WHAT THE EXERCISE ASKS - Skip all pictures. Write out the data below from its first line through the line that contains "HC: 82 -> 20".

Before and after images -

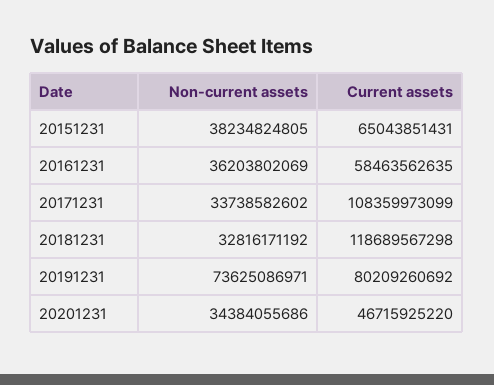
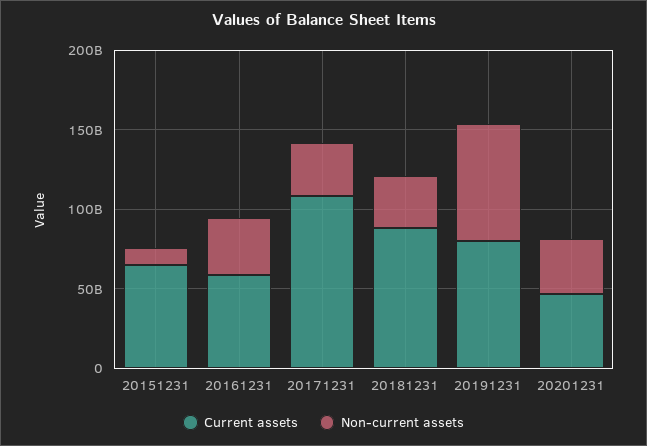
Non-current assets, 20151231: 38234824805 -> 10000000000
Current assets, 20181231: 118689567298 -> 90000000000

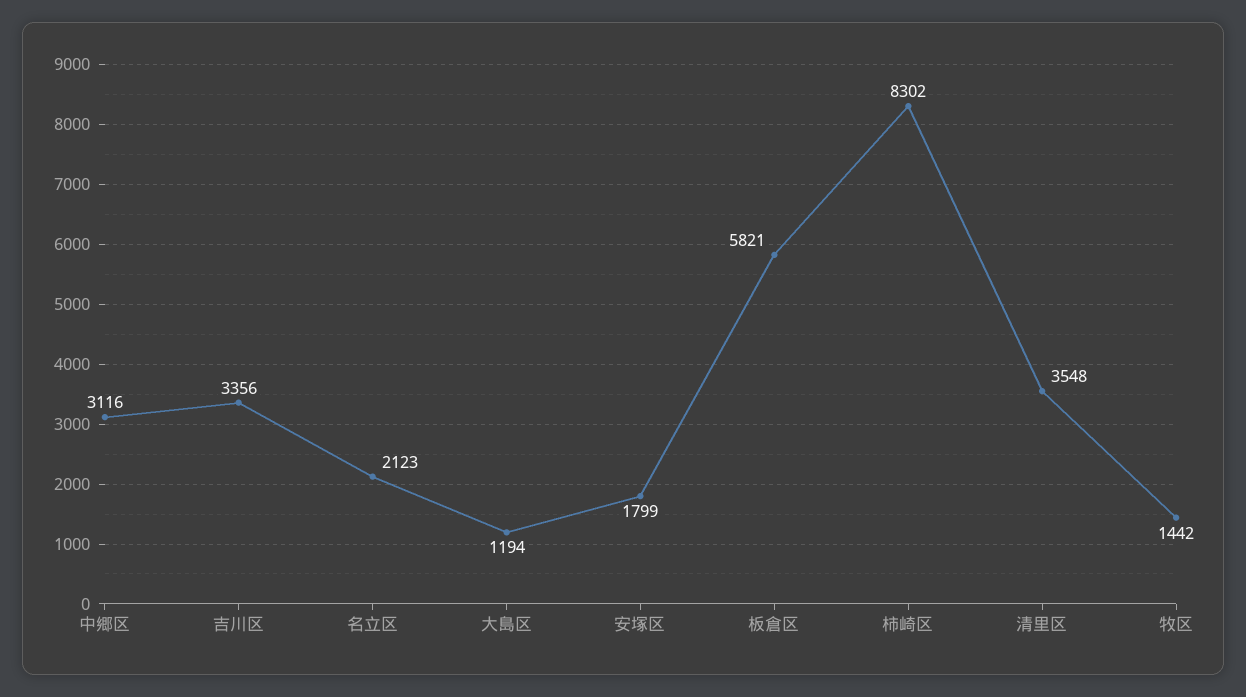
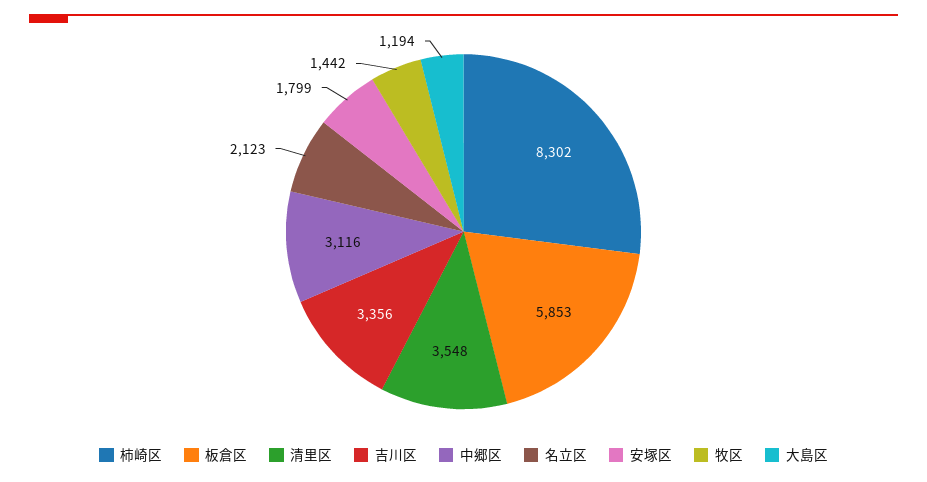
板倉区: 5821 -> 5853

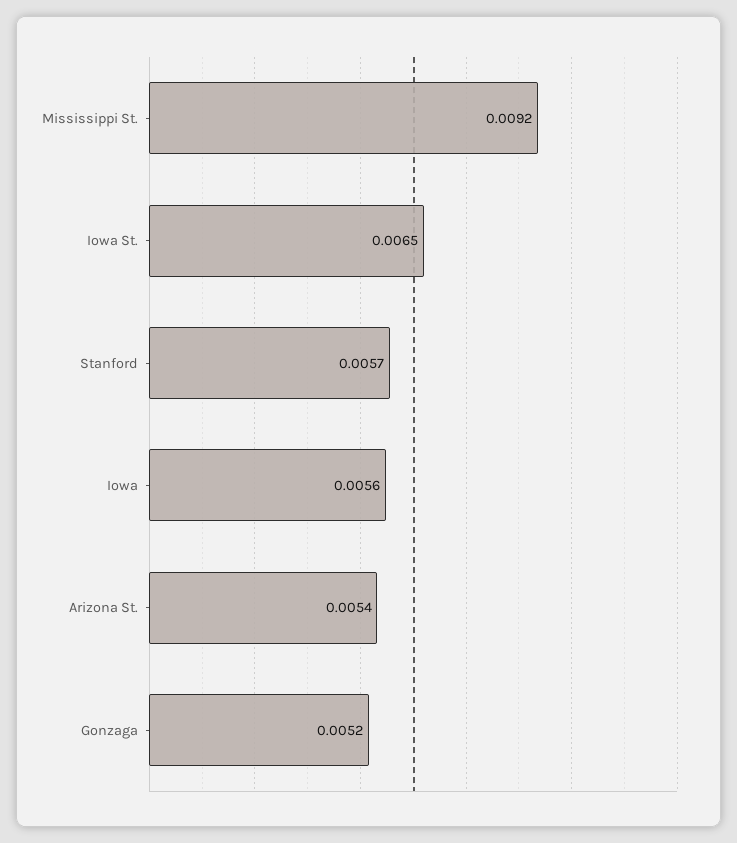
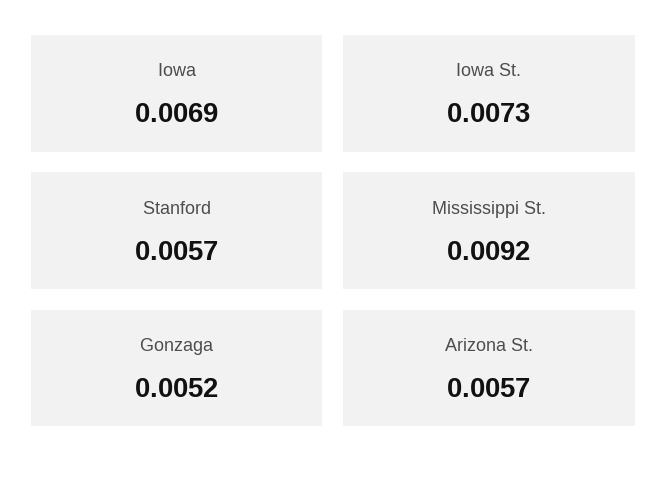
Iowa St.: 0.0065 -> 0.0073
Iowa: 0.0056 -> 0.0069
Arizona St.: 0.0054 -> 0.0057

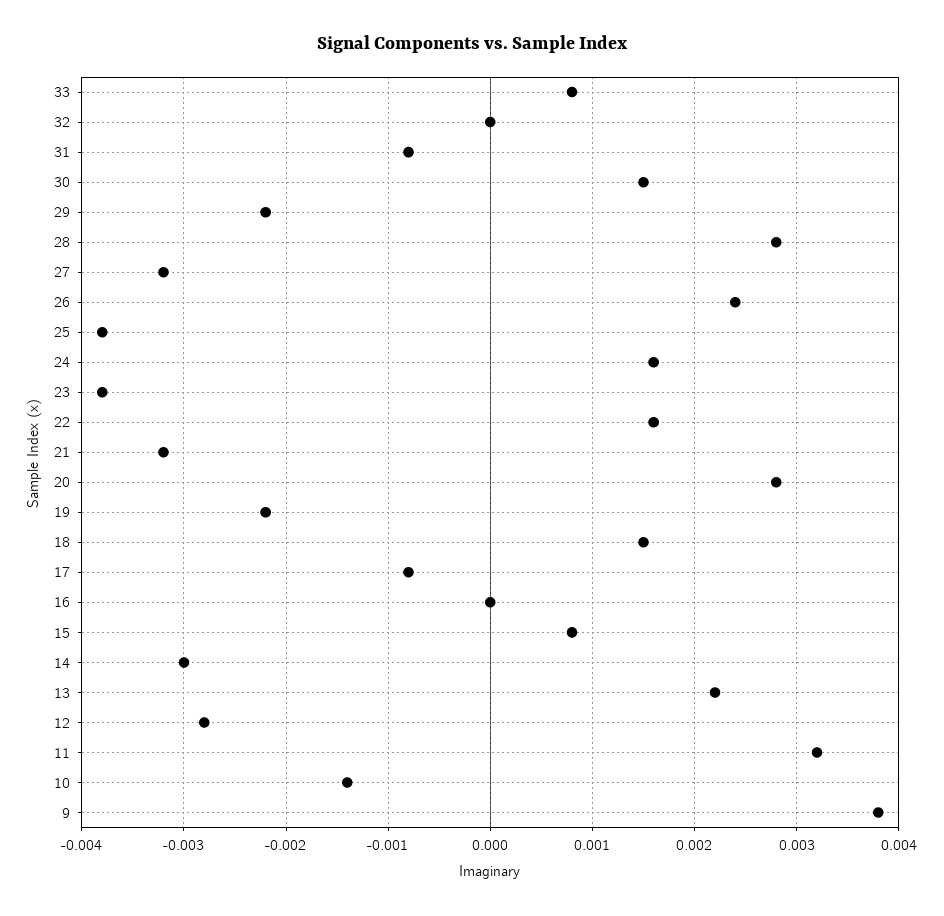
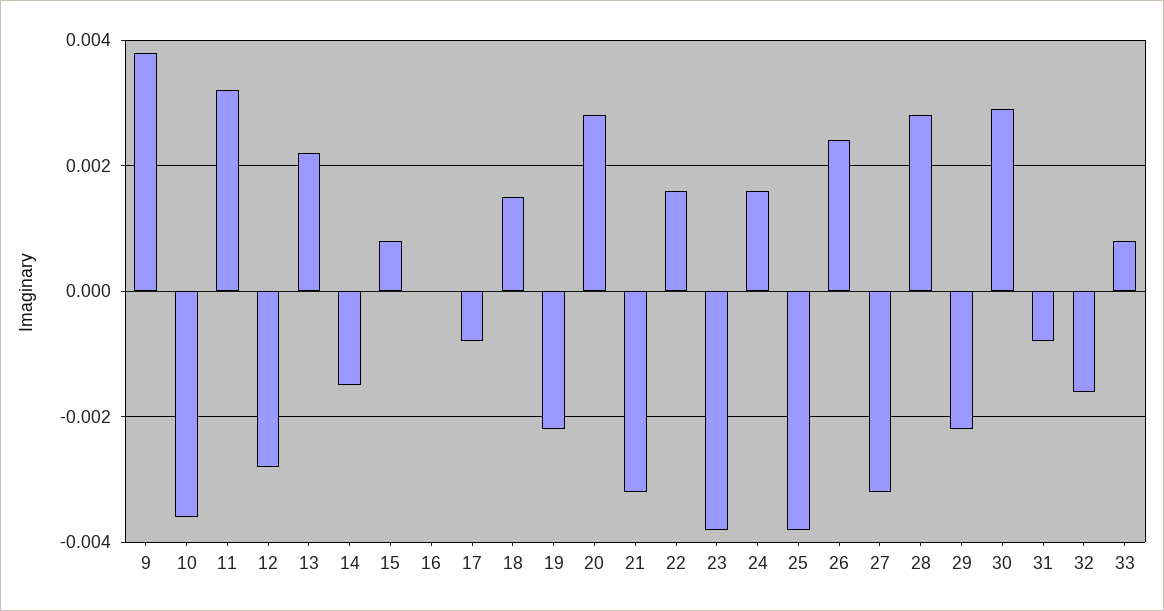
32: 0 -> -0.0015
30: 0.0015 -> 0.003
14: -0.003 -> -0.0015
10: -0.0014 -> -0.0035

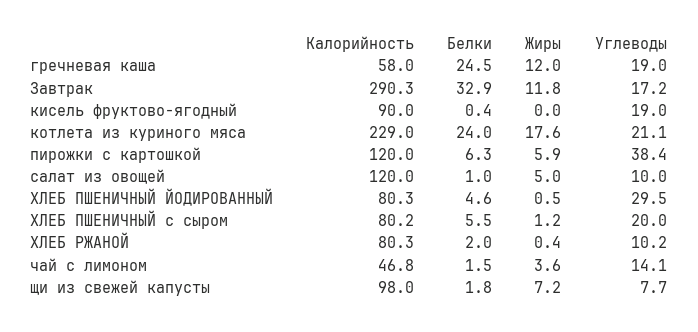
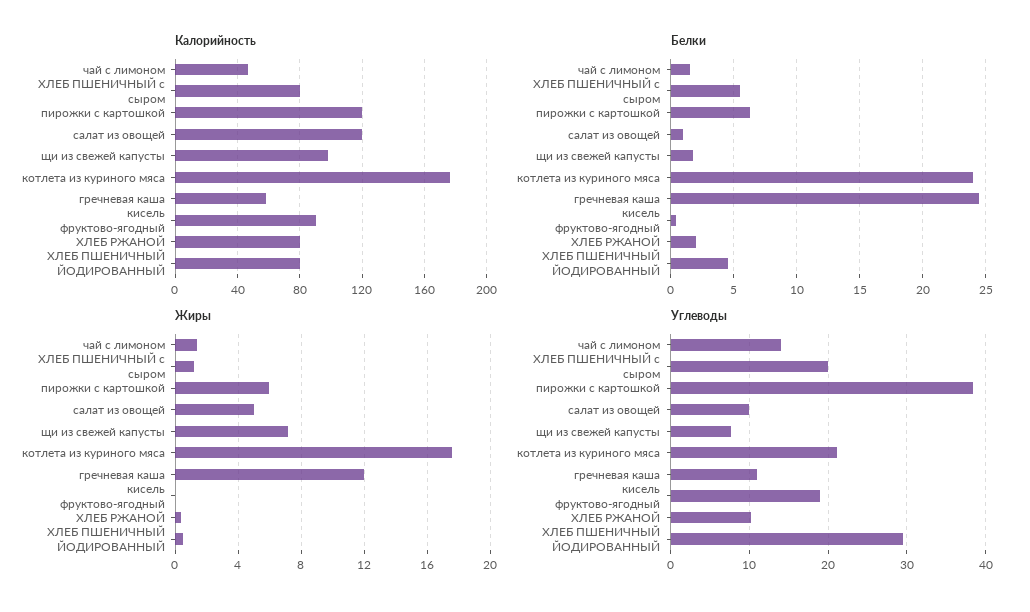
Углеводы, гречневая каша: 19 -> 11
Калорийность, Завтрак: 290.3 -> none
Белки, Завтрак: 32.9 -> none
Жиры, Завтрак: 11.8 -> none
Углеводы, Завтрак: 17.2 -> none
Калорийность, котлета из куриного мяса: 229 -> 175
Жиры, чай с лимоном: 3.6 -> 1.5

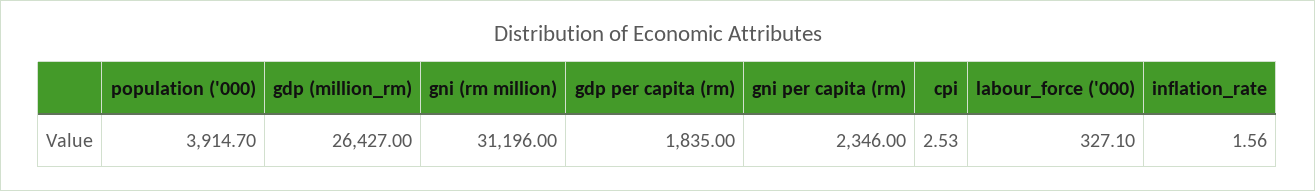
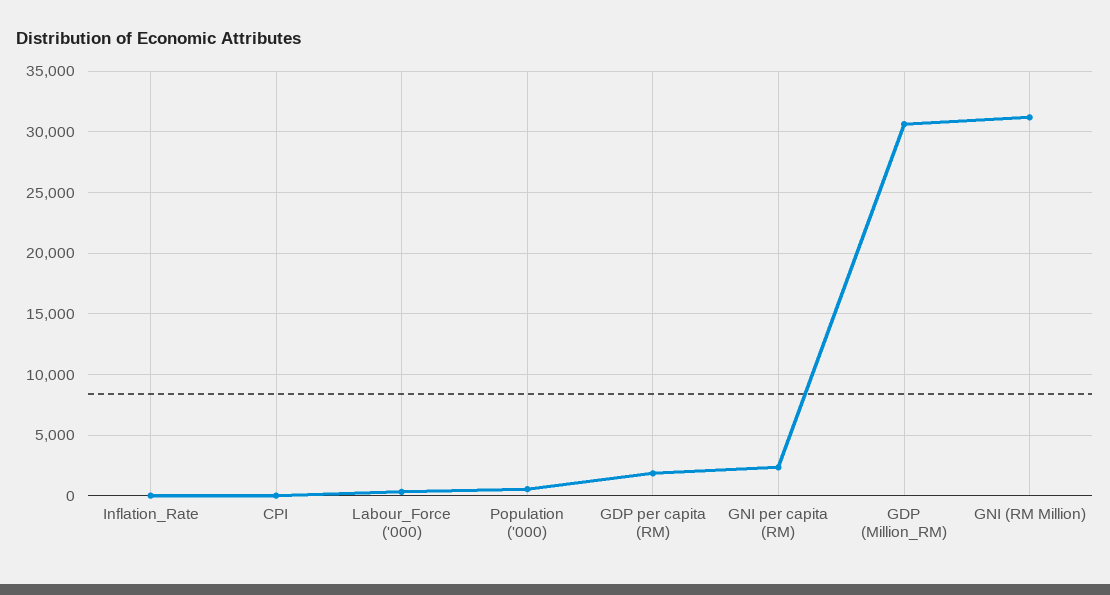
population ('000): 3914.7 -> 500
gdp (million_rm): 26427 -> 30500

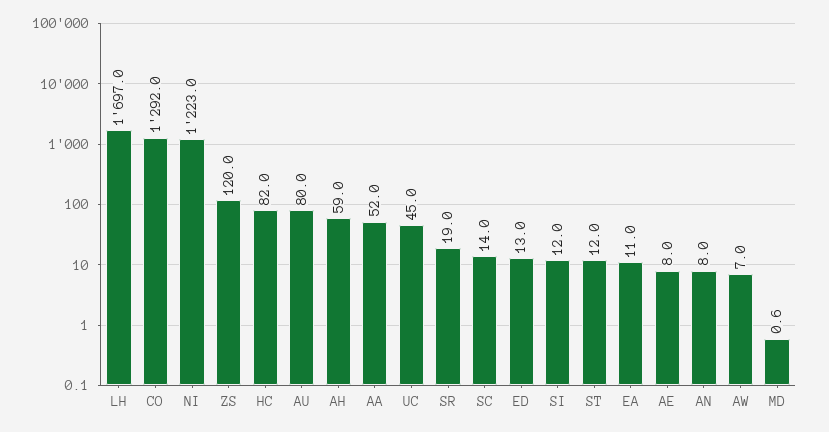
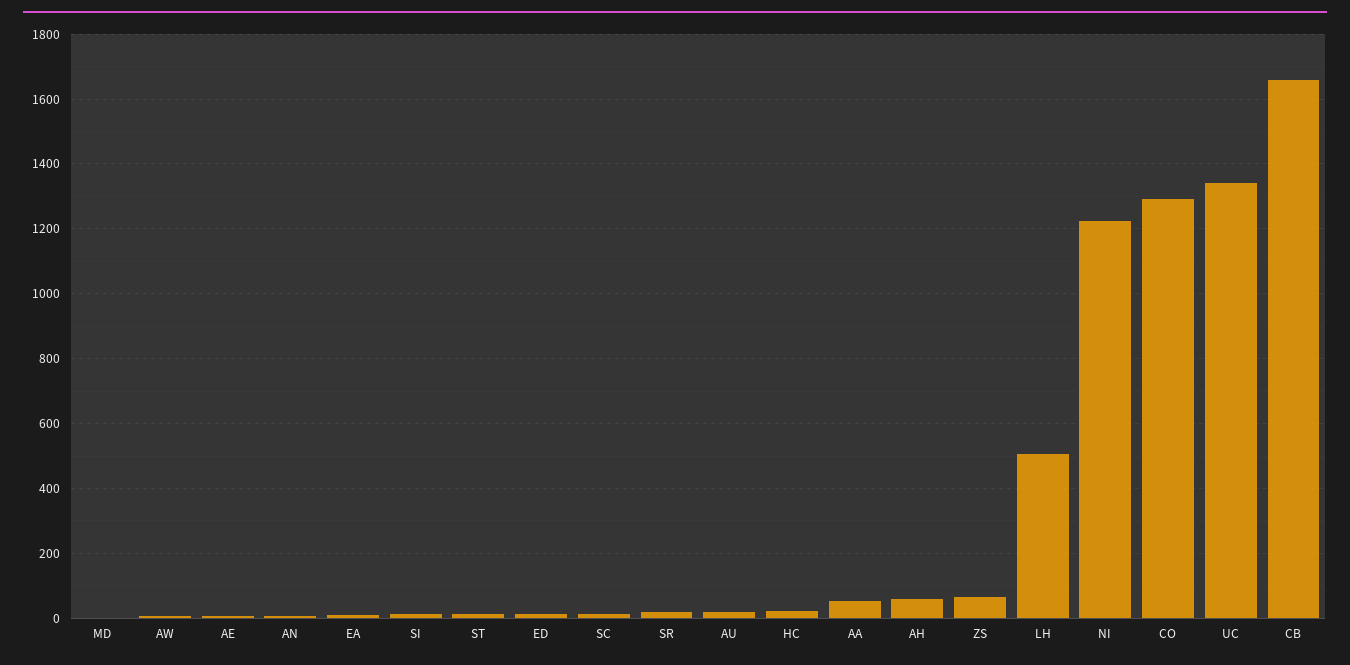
LH: 1697 -> 500
ZS: 120 -> 60
HC: 82 -> 20
AU: 80 -> 20
UC: 45 -> 1340
CB: none -> 1660

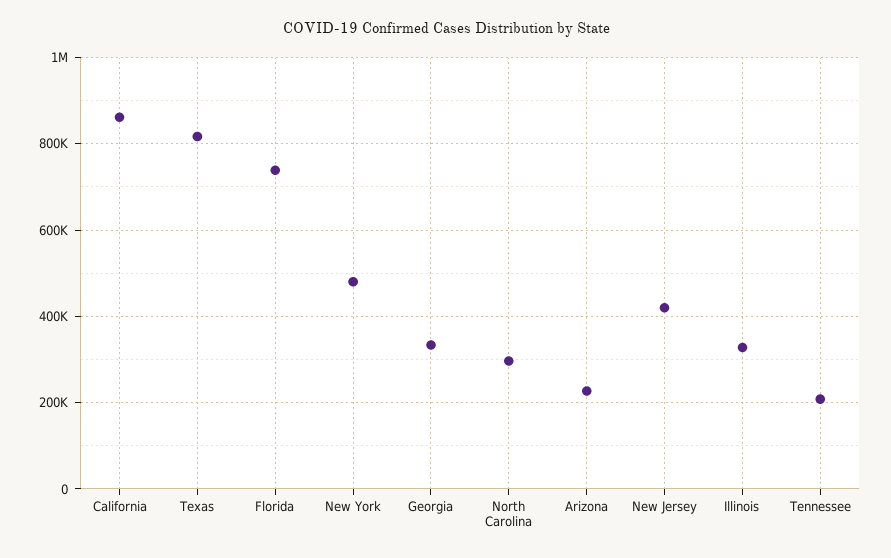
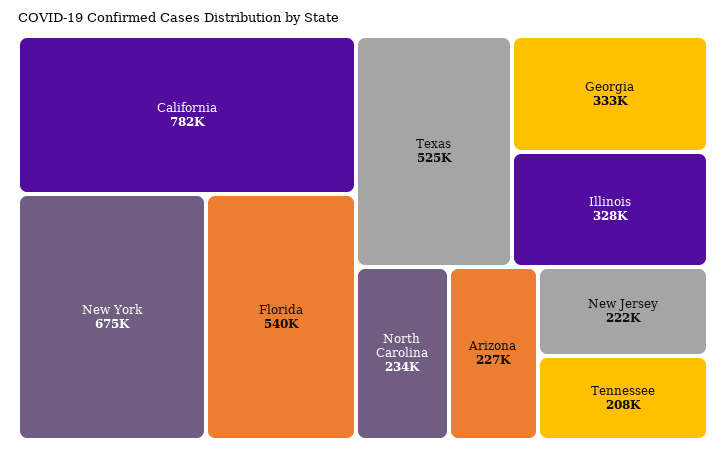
California: 860000 -> 782000
Texas: 820000 -> 525000
Florida: 740000 -> 540000
New York: 480000 -> 675000
North Carolina: 300000 -> 234000
New Jersey: 420000 -> 222000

ANSWER BOX -
Non-current assets, 20151231: 38234824805 -> 10000000000
Current assets, 20181231: 118689567298 -> 90000000000

板倉区: 5821 -> 5853

Iowa St.: 0.0065 -> 0.0073
Iowa: 0.0056 -> 0.0069
Arizona St.: 0.0054 -> 0.0057

32: 0 -> -0.0015
30: 0.0015 -> 0.003
14: -0.003 -> -0.0015
10: -0.0014 -> -0.0035

Углеводы, гречневая каша: 19 -> 11
Калорийность, Завтрак: 290.3 -> none
Белки, Завтрак: 32.9 -> none
Жиры, Завтрак: 11.8 -> none
Углеводы, Завтрак: 17.2 -> none
Калорийность, котлета из куриного мяса: 229 -> 175
Жиры, чай с лимоном: 3.6 -> 1.5

population ('000): 3914.7 -> 500
gdp (million_rm): 26427 -> 30500

LH: 1697 -> 500
ZS: 120 -> 60
HC: 82 -> 20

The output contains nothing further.